--- WORK TO BE COMPLETED ---
Render the lines below as a Markdown table with two columns, Row and Line text, giving each line its own numbered row and leaving out any blank lines.

--- RECORDS FOR THIS EXERCISE ---
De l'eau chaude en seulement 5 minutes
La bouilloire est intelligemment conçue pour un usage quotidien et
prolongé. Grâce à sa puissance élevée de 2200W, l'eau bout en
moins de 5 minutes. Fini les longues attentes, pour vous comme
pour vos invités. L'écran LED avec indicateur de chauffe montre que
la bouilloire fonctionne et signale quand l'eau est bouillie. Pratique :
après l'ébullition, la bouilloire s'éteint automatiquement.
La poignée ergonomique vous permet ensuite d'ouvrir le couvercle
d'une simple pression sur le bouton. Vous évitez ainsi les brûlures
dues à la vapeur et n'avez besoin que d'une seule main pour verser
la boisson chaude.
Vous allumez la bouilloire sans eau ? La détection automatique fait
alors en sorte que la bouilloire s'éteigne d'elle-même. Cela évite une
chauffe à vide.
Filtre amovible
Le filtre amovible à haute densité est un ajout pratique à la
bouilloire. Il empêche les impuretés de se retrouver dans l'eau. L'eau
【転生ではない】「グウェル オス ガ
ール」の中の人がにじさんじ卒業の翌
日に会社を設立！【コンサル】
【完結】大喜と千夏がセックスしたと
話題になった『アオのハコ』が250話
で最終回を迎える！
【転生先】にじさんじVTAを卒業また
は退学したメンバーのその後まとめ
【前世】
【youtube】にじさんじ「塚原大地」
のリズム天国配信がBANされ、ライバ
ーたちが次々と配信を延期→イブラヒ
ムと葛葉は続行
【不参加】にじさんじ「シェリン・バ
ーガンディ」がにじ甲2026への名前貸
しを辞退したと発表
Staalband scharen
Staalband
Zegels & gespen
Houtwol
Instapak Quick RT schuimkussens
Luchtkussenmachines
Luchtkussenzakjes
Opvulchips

--- SOLUTION ---
| Row | Line text |
|---|---|
| 1 | De l'eau chaude en seulement 5 minutes |
| 2 | La bouilloire est intelligemment conçue pour un usage quotidien et |
| 3 | prolongé. Grâce à sa puissance élevée de 2200W, l'eau bout en |
| 4 | moins de 5 minutes. Fini les longues attentes, pour vous comme |
| 5 | pour vos invités. L'écran LED avec indicateur de chauffe montre que |
| 6 | la bouilloire fonctionne et signale quand l'eau est bouillie. Pratique : |
| 7 | après l'ébullition, la bouilloire s'éteint automatiquement. |
| 8 | La poignée ergonomique vous permet ensuite d'ouvrir le couvercle |
| 9 | d'une simple pression sur le bouton. Vous évitez ainsi les brûlures |
| 10 | dues à la vapeur et n'avez besoin que d'une seule main pour verser |
| 11 | la boisson chaude. |
| 12 | Vous allumez la bouilloire sans eau ? La détection automatique fait |
| 13 | alors en sorte que la bouilloire s'éteigne d'elle-même. Cela évite une |
| 14 | chauffe à vide. |
| 15 | Filtre amovible |
| 16 | Le filtre amovible à haute densité est un ajout pratique à la |
| 17 | bouilloire. Il empêche les impuretés de se retrouver dans l'eau. L'eau |
| 18 | 【転生ではない】「グウェル オス ガ |
| 19 | ール」の中の人がにじさんじ卒業の翌 |
| 20 | 日に会社を設立！【コンサル】 |
| 21 | 【完結】大喜と千夏がセックスしたと |
| 22 | 話題になった『アオのハコ』が250話 |
| 23 | で最終回を迎える！ |
| 24 | 【転生先】にじさんじVTAを卒業また |
| 25 | は退学したメンバーのその後まとめ |
| 26 | 【前世】 |
| 27 | 【youtube】にじさんじ「塚原大地」 |
| 28 | のリズム天国配信がBANされ、ライバ |
| 29 | ーたちが次々と配信を延期→イブラヒ |
| 30 | ムと葛葉は続行 |
| 31 | 【不参加】にじさんじ「シェリン・バ |
| 32 | ーガンディ」がにじ甲2026への名前貸 |
| 33 | しを辞退したと発表 |
| 34 | Staalband scharen |
| 35 | Staalband |
| 36 | Zegels & gespen |
| 37 | Houtwol |
| 38 | Instapak Quick RT schuimkussens |
| 39 | Luchtkussenmachines |
| 40 | Luchtkussenzakjes |
| 41 | Opvulchips |